I made a mental note last night to call Roger in the morning and get his take on the Trump events of the last few days. There are few conversations more entertaining and insightful than Roger Ailes on Republican politics, where he’s known all the players, their strengths and particularly their weaknesses. Liberals might despise and fear him, but some of his most scathing and hilarious critiques have often been reserved for conservatives. His fifty years among the kahunas of GOP politics—as one of the creators of modern Republican politics—made him, in addition to his other political claims to fame, among his party’s sharpest observers. On his friend Donald Trump, and the unthinkable developments that put him in the White House, no one has been keener—or crueler. But at 8:30 Thursday morning, his wife Beth texted me that he had died a few minutes earlier. Days before, on ever-weakening legs, he had fallen, not for the first time, and hit his head.

It was a particular cruelty of the anti-Ailes press that it often focused on Beth, with rumors of a breakdown in their marriage and impending divorce. In fact, she was fierce in her devotion to him, and his most implacable defender. In the ten months since he had been forced out as chairman of Fox News Channel, the network—arguably, the most significant political force in American life for a generation—that he launched, built, and ran for twenty years, she carried him. This past autumn, after their hard summer of accusations and media conviction, she had flown down to Palm Beach and bought for themselves a waterfront mansion, where she hoped he would retire and where living well would at least be some revenge.
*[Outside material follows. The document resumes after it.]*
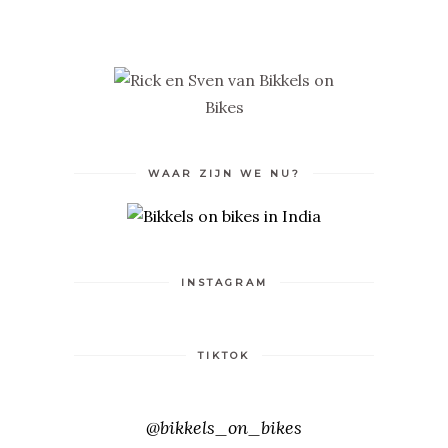
WAAR ZIJN WE NU?
INSTAGRAM
TIKTOK
@bikkels_on_bikes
Retirement was more Beth’s idea than his. Roger and I spoke a week ago, just after the last ouster at Fox—Bill Shine, his lieutenant who had taken over his job, following by a week the ouster of Bill O’Reilly—and, invariably, the subject was Fox’s increasing disarray and the possibilities for a new conservative network. Yet proscribed by the noncompete provisions of his separation agreement, Roger nevertheless had a plan in his head and was taking calls. “I can’t call. But I can’t stop people from calling me,” he said. As we spoke, Beth texted pictures of their view and of a newly svelte Roger lying lazily in the sun.

All things considered, it was a happy winter. Or, anyway, he was certainly weighing the benefits of being out of the office and out of the fray. Still, clearly, both he and Beth could only get so far from the bitterness they felt about his end at Fox. Worse still, the terms of his departure from Fox put draconian limits on what he could say and how he might defend himself. The payout that he believed he had earned—having created a $30 billion asset and Twenty-First Century Fox’s most profitable business—was the price of his silence. The most voluble and pugnacious man in American media was forced to keep still.